PANAMA CITY, Fla. — Bay County’s attorney alleges that a topless club’s newspaper advertisement for an appearance by adult film star Mary Carey, who ran for governor in California’s Oct. 7 recall election, violates a court settlement.
The Show N Tail’s full-page ad, featuring a large picture of Carey, appeared in last Saturday’s editions of The News Herald in this Florida Panhandle city.
County Attorney Mike Burke sent a letter Tuesday to a lawyer for the club, where Carey is scheduled to appear Nov. 13-15, alleging the ad breached its settlement with the county.
Burke wrote that next week he will ask county commissioners if they want to seek a contempt of court finding and sanctions he believes are warranted.
The 1999 federal court settlement limits the club’s newspaper ads to no larger than a quarter-page and prohibits photographs.
The agreement resolved a lawsuit by Show N Tail and three other topless clubs against the county.
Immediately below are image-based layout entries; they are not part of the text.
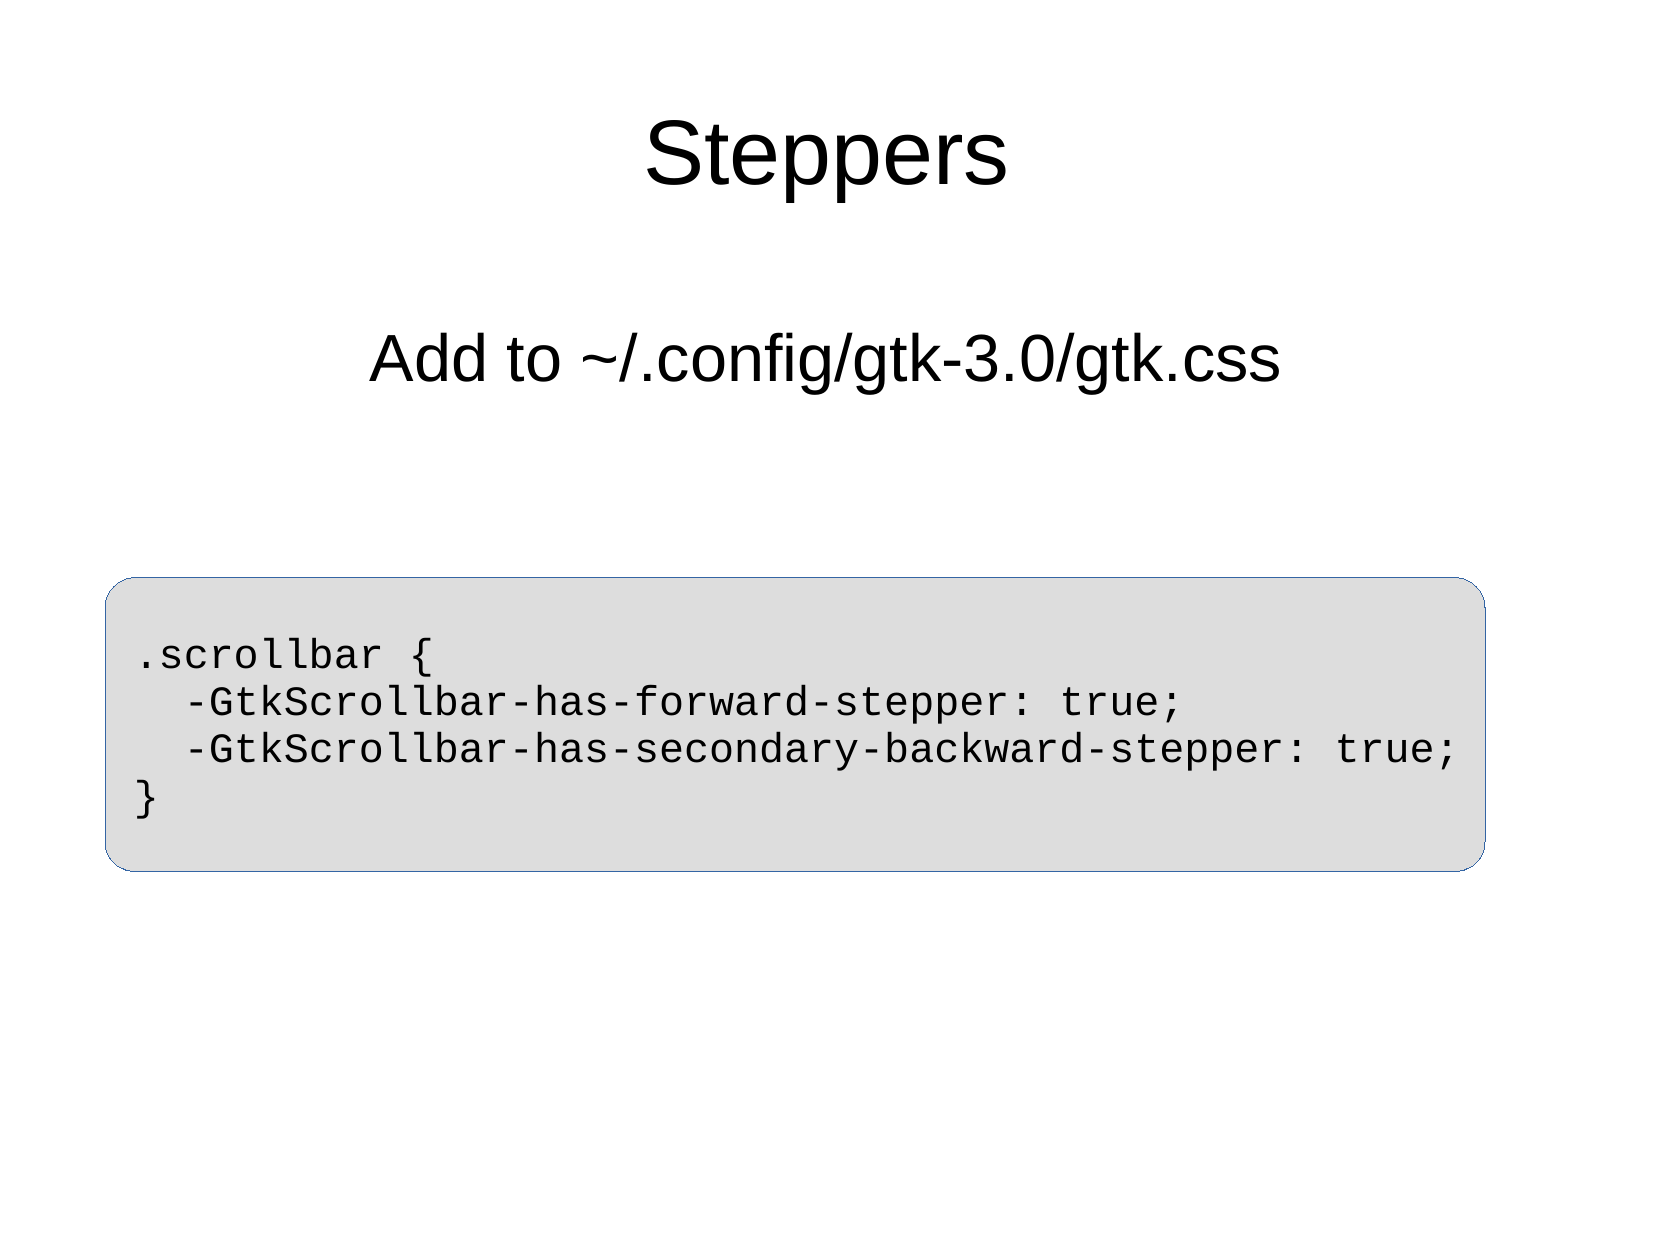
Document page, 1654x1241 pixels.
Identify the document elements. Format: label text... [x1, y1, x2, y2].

list Add to ~/.config/gtk-3.0/gtk.css [82, 321, 1571, 406]
text_box .scrollbar { -GtkScrollbar-has-forward-stepper: true; -GtkScrollbar-has-secondary-backward-stepper: true; } [119, 626, 1480, 856]
title Steppers [82, 49, 1571, 257]
text_box [105, 577, 1486, 872]
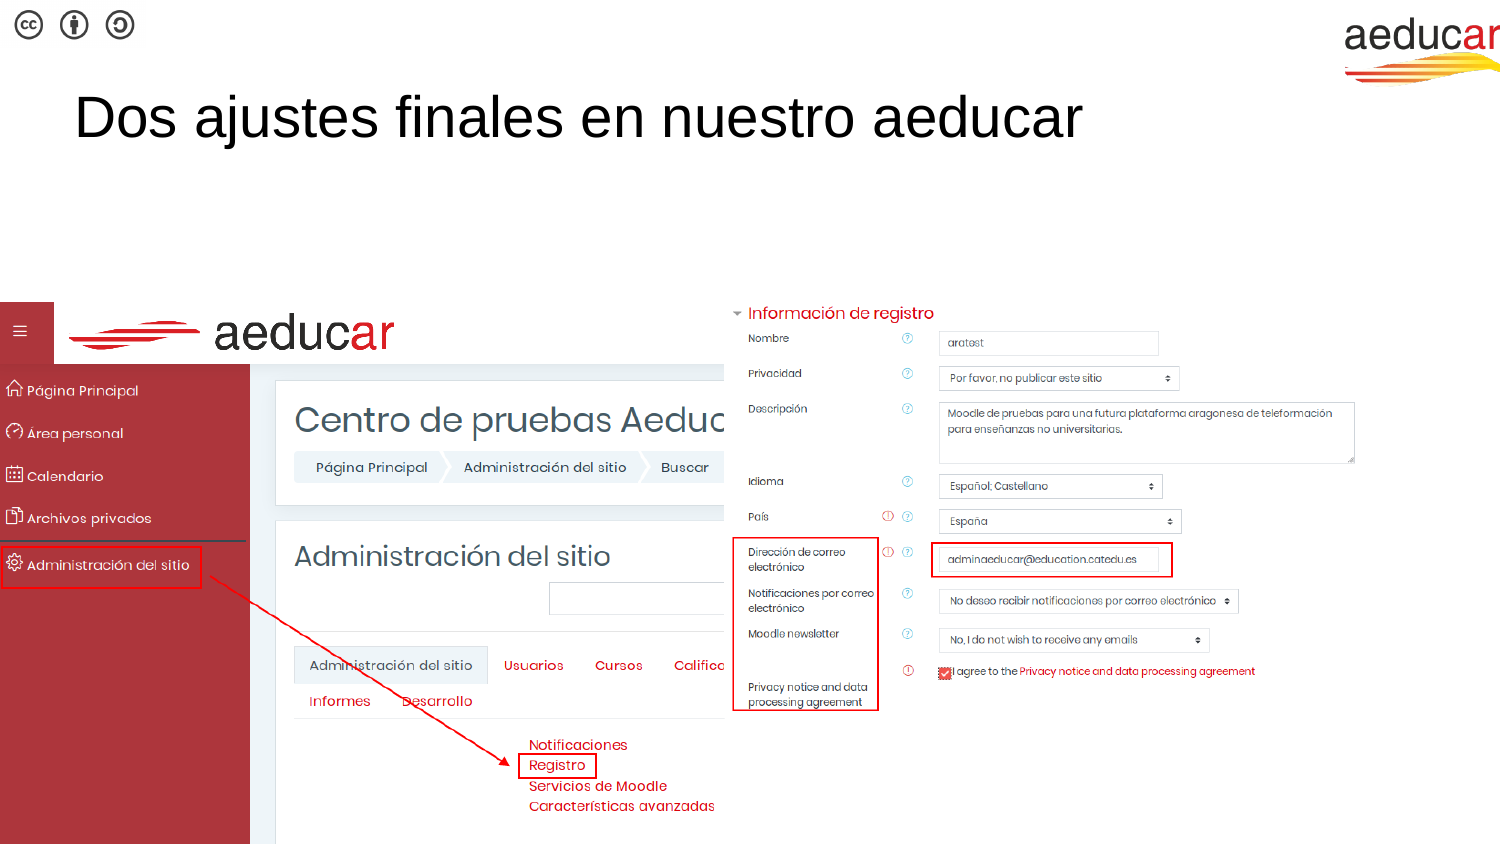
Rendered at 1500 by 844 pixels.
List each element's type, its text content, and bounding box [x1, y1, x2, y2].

They had challenged new zoning regulations barring adult entertainment in “tourism corridors.”
The settlement lets the clubs stay put until Feb. 16, 2007, and then they must move to less-traveled sites or close down. The settlement also limits broadcast and billboard advertising.
Show N Tail general manager Jonathan McNeil said the club was in compliance because it ran the ad jointly with another club, the Toy Box, which is inside city limits and outside county jurisdiction.
Carey’s picture was in the Toy Box part of the ad, McNeil said. He also claimed the settlement allows occasional larger ads.
The wording, however, is that ads ordinarily must be no larger than an eighth of a page with quarter-page ads allowed up to six times for special events.